CHAPITRE 4 : DISCUSSION
L'étude menée sur la FC de Dida met en relation
des acteurs guidés par des motivations complexes et orientées
surtout vers la protection de leurs intérêts et le renforcement de
leur mainmise sur les ressources naturelles. La problématique de cette
forêt pourrait s'articuler autour de trois thématiques : la
pression sur les ressources comme source de revenus, la question du respect des
lois et la gouvernance environnementale dans le contexte de la
décentralisation.

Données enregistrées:
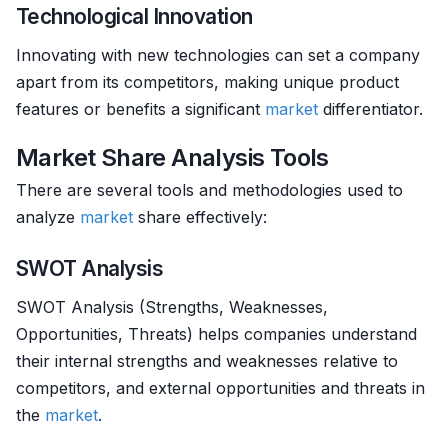
Technological Innovation
Innovating with new technologies can set a company
apart from its competitors, making unique product
features or benefits a significant
market
differentiator.
Market Share Analysis Tools
There are several tools and methodologies used to
analyze
market
share effectively:
SWOT Analysis
SWOT Analysis (Strengths, Weaknesses,
Opportunities, Threats) helps companies understand
their internal strengths and weaknesses relative to
competitors, and external opportunities and threats in
the
market
.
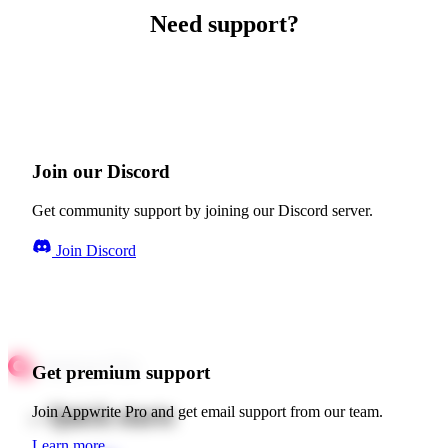
Need support?
Join our Discord
Get community support by joining our Discord server.
Join Discord
Get premium support
Quick starts
Join Appwrite Pro and get email support from our team.
Learn more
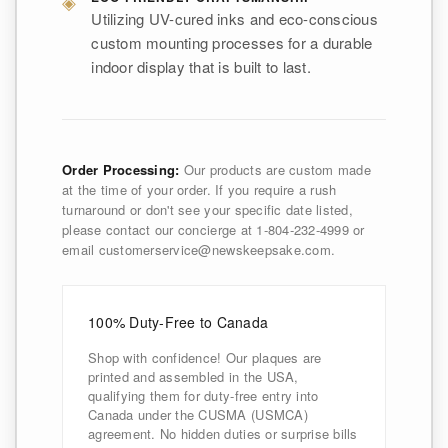
◈
Utilizing UV-cured inks and eco-conscious
custom mounting processes for a durable
indoor display that is built to last.
Order Processing:
Our products are custom made
at the time of your order. If you require a rush
turnaround or don't see your specific date listed,
please contact our concierge at 1-804-232-4999 or
email customerservice@newskeepsake.com.
100% Duty-Free to Canada
Shop with confidence! Our plaques are
printed and assembled in the USA,
qualifying them for duty-free entry into
Canada under the CUSMA (USMCA)
agreement. No hidden duties or surprise bills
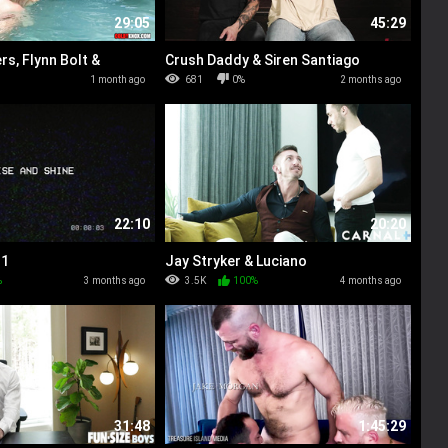
29:05
45:29
s, Flynn Bolt &
Crush Daddy & Siren Santiago
ers
%
1 month ago
681
0%
2 months ago
22:10
20:20
 1
Jay Stryker & Luciano
%
3 months ago
3.5K
100%
4 months ago
31:48
1:45:29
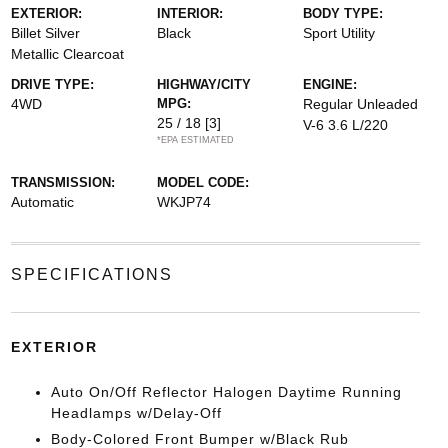
EXTERIOR:
INTERIOR:
BODY TYPE:
Billet Silver
Black
Sport Utility
Metallic Clearcoat
DRIVE TYPE:
HIGHWAY/CITY
ENGINE:
4WD
MPG:
Regular Unleaded
25 / 18
[3]
V-6 3.6 L/220
*EPA ESTIMATED
TRANSMISSION:
MODEL CODE:
Automatic
WKJP74
SPECIFICATIONS
EXTERIOR
Auto On/Off Reflector Halogen Daytime Running
Headlamps w/Delay-Off
Body-Colored Front Bumper w/Black Rub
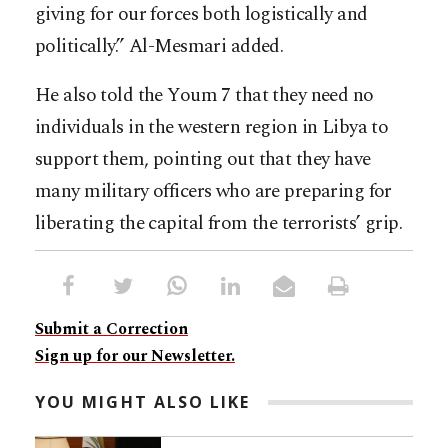
giving for our forces both logistically and
politically.” Al-Mesmari added.
He also told the Youm 7 that they need no
individuals in the western region in Libya to
support them, pointing out that they have
many military officers who are preparing for
liberating the capital from the terrorists’ grip.
Submit a Correction
Sign up for our Newsletter.
YOU MIGHT ALSO LIKE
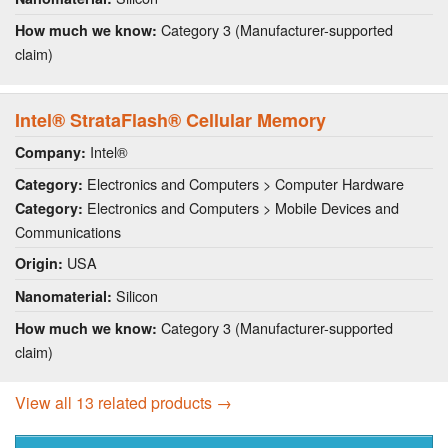
Category 3 (Manufacturer-supported
How much we know:
claim)
Intel® StrataFlash® Cellular Memory
Intel®
Company:
Electronics and Computers > Computer Hardware
Category:
Electronics and Computers > Mobile Devices and
Category:
Communications
USA
Origin:
Silicon
Nanomaterial:
Category 3 (Manufacturer-supported
How much we know:
claim)
View all 13 related products →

§ **Exercices à réaliser**:
- a) Dans l'extrait sur la forêt de Dida, reprenez le passage qui commence à « CHAPITRE 4 : DISCUSSION » et se termine à « décentralisation. », en substituant « gestion » à « gouvernance ».
- b) Répondez à ces questions sur l'extrait sur la forêt de Dida :
(i) Vers quoi les motivations des acteurs sont-elles surtout orientées ?
(ii) Autour de combien de thématiques la problématique de cette forêt pourrait-elle s'articuler ?
(iii) Dans quel contexte la gouvernance environnementale est-elle placée ?

§ **Corrigé des exercices**:
- a)
CHAPITRE 4 : DISCUSSION
L'étude menée sur la FC de Dida met en relation
des acteurs guidés par des motivations complexes et orientées
surtout vers la protection de leurs intérêts et le renforcement de
leur mainmise sur les ressources naturelles. La problématique de cette
forêt pourrait s'articuler autour de trois thématiques : la
pression sur les ressources comme source de revenus, la question du respect des
lois et la gestion environnementale dans le contexte de la
décentralisation.

- b)
(i) Vers la protection de leurs intérêts et le renforcement de leur mainmise sur les ressources naturelles.
(ii) Trois.
(iii) Le contexte de la décentralisation.